Platypus has described anti-Trumpism on the left as "nervous hyperventilation of the complacent status quo under threat." Correspondingly, critics have accused Platypus and its membership of supporting Trumpism. Platypus's founder, Chris Cutrone, was criticized after publishing an article challenging the left's opposition to President Donald Trump's proposed acquisition of Greenland with Jonathan Chait characterizing Cutrone as a "horseshoe-theory Marxist." Platypus has also been alleged to ideologically support imperialism or United States military intervention, claims which Platypus has denied, citing the actual positions of organizations such as the Iraqi Communist Party during the American occupation of Iraq.

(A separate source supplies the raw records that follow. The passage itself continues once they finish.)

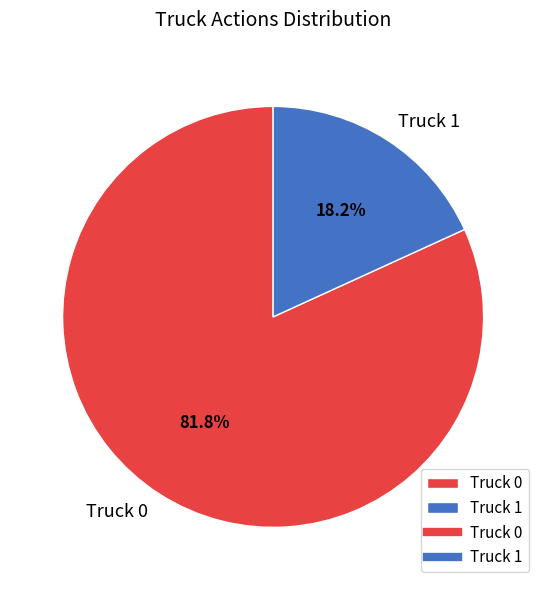

Is it true that Truck 1 is 33% of the pie?

False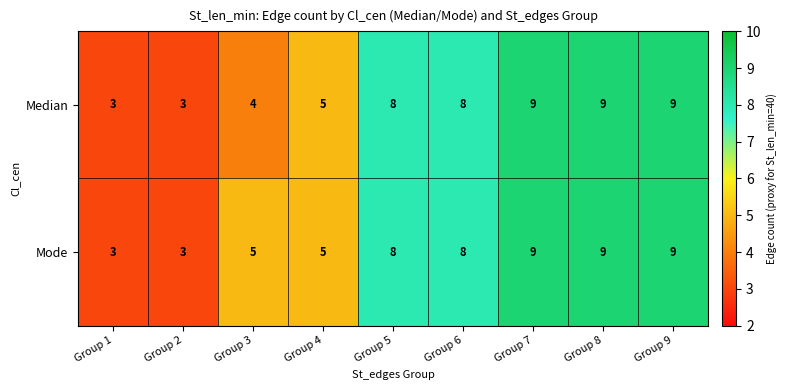

The Median series shows 7 at Group 4. True or false?

False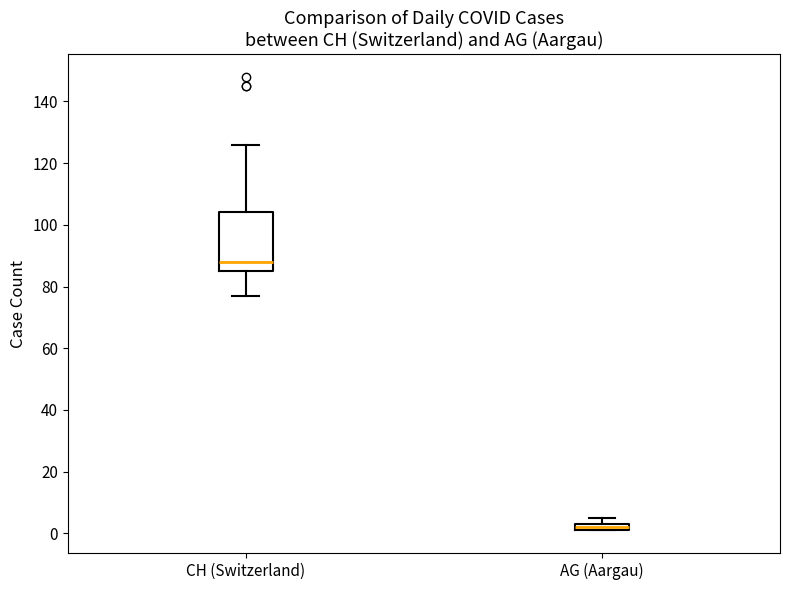

Which box's median line is the highest?

CH (Switzerland)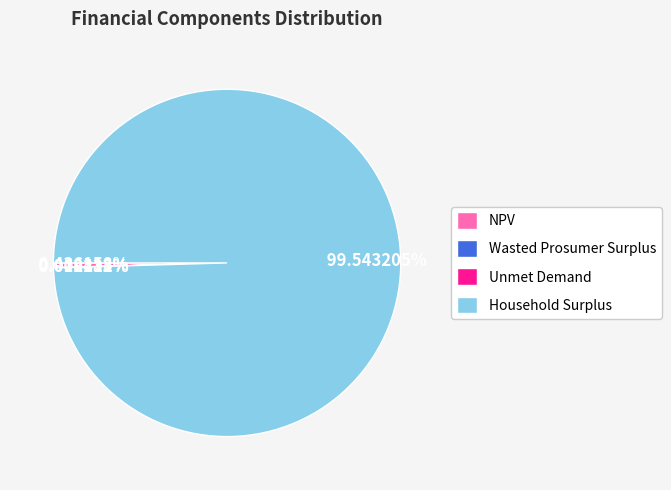

Does Household Surplus account for over 50% of the chart?

Yes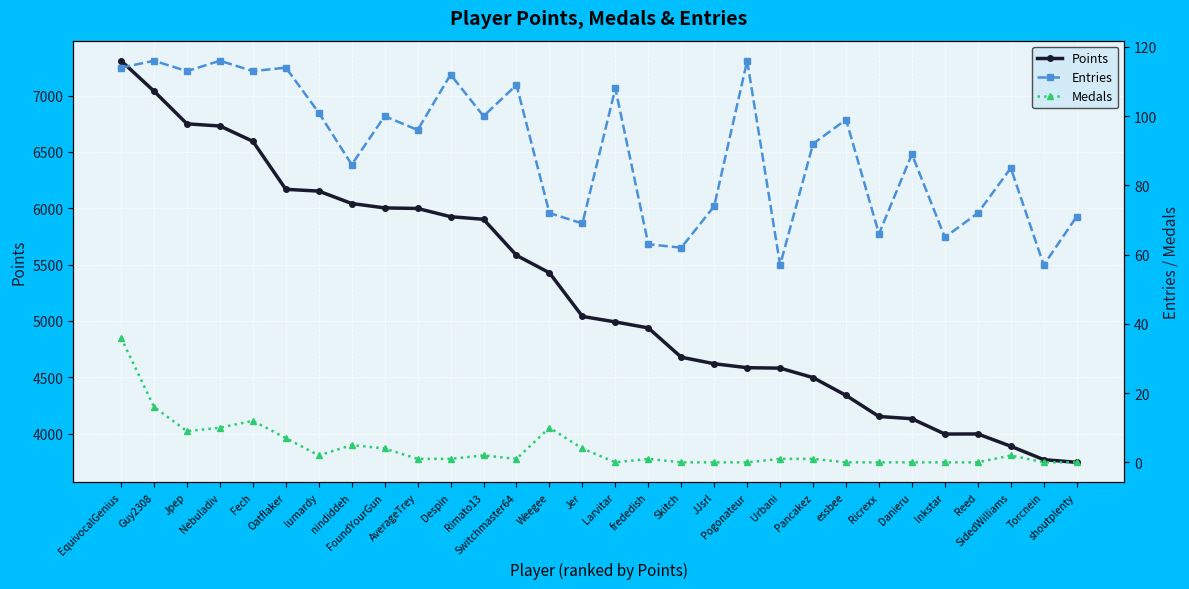

What is the maximum value for Medals?

36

In late 2013, a number of the Platypus Affiliated Society's internal communications were leaked, including reports from then-president Chris Cutrone characterizing Platypus as "a combat organization waging war on the 'Left'" and, separately, comments remarking on the prospects for Palestinians in the Israel-Palestine conflict. Following these leaks, former Platypus member Ben Campbell wrote an open letter calling for a boycott of all participation on events and activities hosted by the organization; the letter was subsequently published by left-wing commentator Richard Seymour. The letter had eighteen additional signatories, including Sebastian Budgen, editor of Historical Materialism; political theorist Jodi Dean; Doug Henwood of Left Business Observer; and philosopher Nina Power. Power no longer supports the boycott, stating she had "no idea why I signed it in the first place."